The launch of a complete Financial Times archive comes at the perfect time for economists and researchers
Nearly 800,000 pages of financial news and features, market listings and even cartoons and advertisements are viewable. Whatever the content, it is displayed in the context of the full page and the issue on the day it was published. The web resource comes at a time when institutions, government and academics are showing keener interest than usual in economic history to see how our predecessors handled economic crises in their day.
Seth Cayley, publisher for media history at Cengage, says: “While we were ready to launch the site in 2010, the current recession has doubled the value such focused financial information websites can provide. Interest in economic history had been in decline but now, even within universities, it is the most sought after course. This resource is a helpful tool in understanding the financial past and we are targeting universities, public libraries, government institutions and research communities services.”
According to Gale, the archive is the first online resource with a complete collection of every single FT ever published. Even the archives in FT.com, the newspaper’s own online resource, date back only to 2004, presents the articles in text format, is not cross-searchable and has not been indexed. Gale’s historic archive presents every article in its original page format, providing researchers with a context.
Boer war to 90s bust
Info pros will be able to access highlights of past decades, ranging from the Boer War and the fall of Communism to the rise of the car industry and its effect on regional and national economies, from the Wall Street Crash to the housing bubbles of the past few decades. Professionals can get insights into how Europe recovered from the world wars, the 1929 Crash, wartime financial history and even the recession of the 1990s.
The homepage contains essays such as a financial history of the last 120 years, scandals and debacles, real-estate boom and bust, and a brief history of the FT by historian David Kynaston. The essays offer a quick overview for researchers or students looking at a specific aspect of economic history.
The researcher can then move on to the newspaper archives. In addition to all the pages of all the newspapers, it offers such content as FT Weekend, FT magazines and supplements.
The archives are primarily divided into eight groups, including news and business, arts and leisure, editorials, cartoons, market news and even advertising. Each category can be filtered further; for instance, in the advertising, it is possible to select and search display ads or classifieds.

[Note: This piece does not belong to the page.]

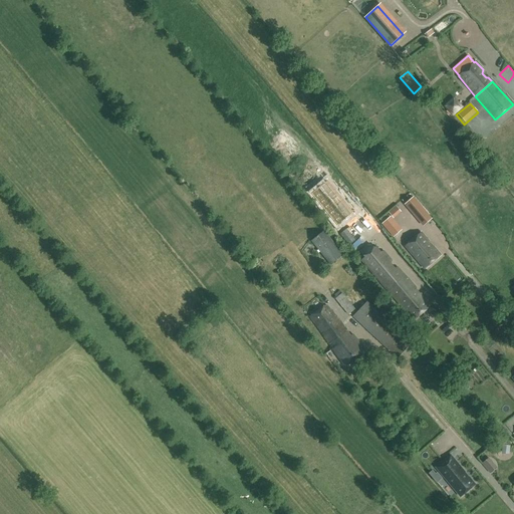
[(310,196),(337,227),(349,217),(343,211),(345,209),(323,184),(310,196)]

An extremely flexible view allows users to zoom in on the articles, and a full-page view offers highlighted columns. The pages are readable and the images sharp and clean, and a scrolling timeline along the bottom of the page picks out the highlights for each year. A basic Google-like search box lets users perform a broad range of search. The advanced search feature will narrow a search on the basis of dates, sections, keywords, authors, topics and so on. This segmentation allows fast retrieval and review of relevant articles.
Copyright protection
While users are allowed to save individual articles or pages and print them, a pop-up appears with every print command to warn of breach of copyright if information is used for commercial purposes or mass sharing.
Gale has digitised and indexed all the newspaper pages from its own microfilms dating back to the first FT newspaper. The pages were scanned into digitised formats with tag recognition and XML indexing.
The information is cross-searchable with Gales’ The Times and The Economist archives, creating an authoritative historical newspaper resource spanning three centuries. Cayley says that Gale will maintain a four-year gap to the present by adding one year’s newspaper data to the archive every year: “In 2011, we will add 2007’s newspapers and so on, so that it doesn’t remain stuck only until 2006.”
Mark Holland, EMEA publishing director for Gale Cengage Learning, says: “The archive will be welcomed as an essential primary source for all researchers, teachers and students working on international business, finance and politics, from the height of the Victorian era to the 21st century.”
Cayley adds: “If we were to make improvements, they would definitely be some Web 2.0 features. Just as our State Papers Online hosts interactive features, enabling users to make annotations and share notes and inputs with others would have boosted the appeal of the product far better.”
Cayley also candidly points out that the microfilms it scanned were black and white, so the pages themselves lack the FT’s distinctive salmon-pink livery. However, the website designers have used a salmon-pink background throughout the site and the same fonts, bringing users as close to the original paper version as possible.
Pricing starts from £2,000 for an annual subscription, and depends on size and type of institution. An outright purchase model with annual service charges is also available. Cengage hosts the site itself, so additional data or changes appear in real time and automatically whenever subscribers use it.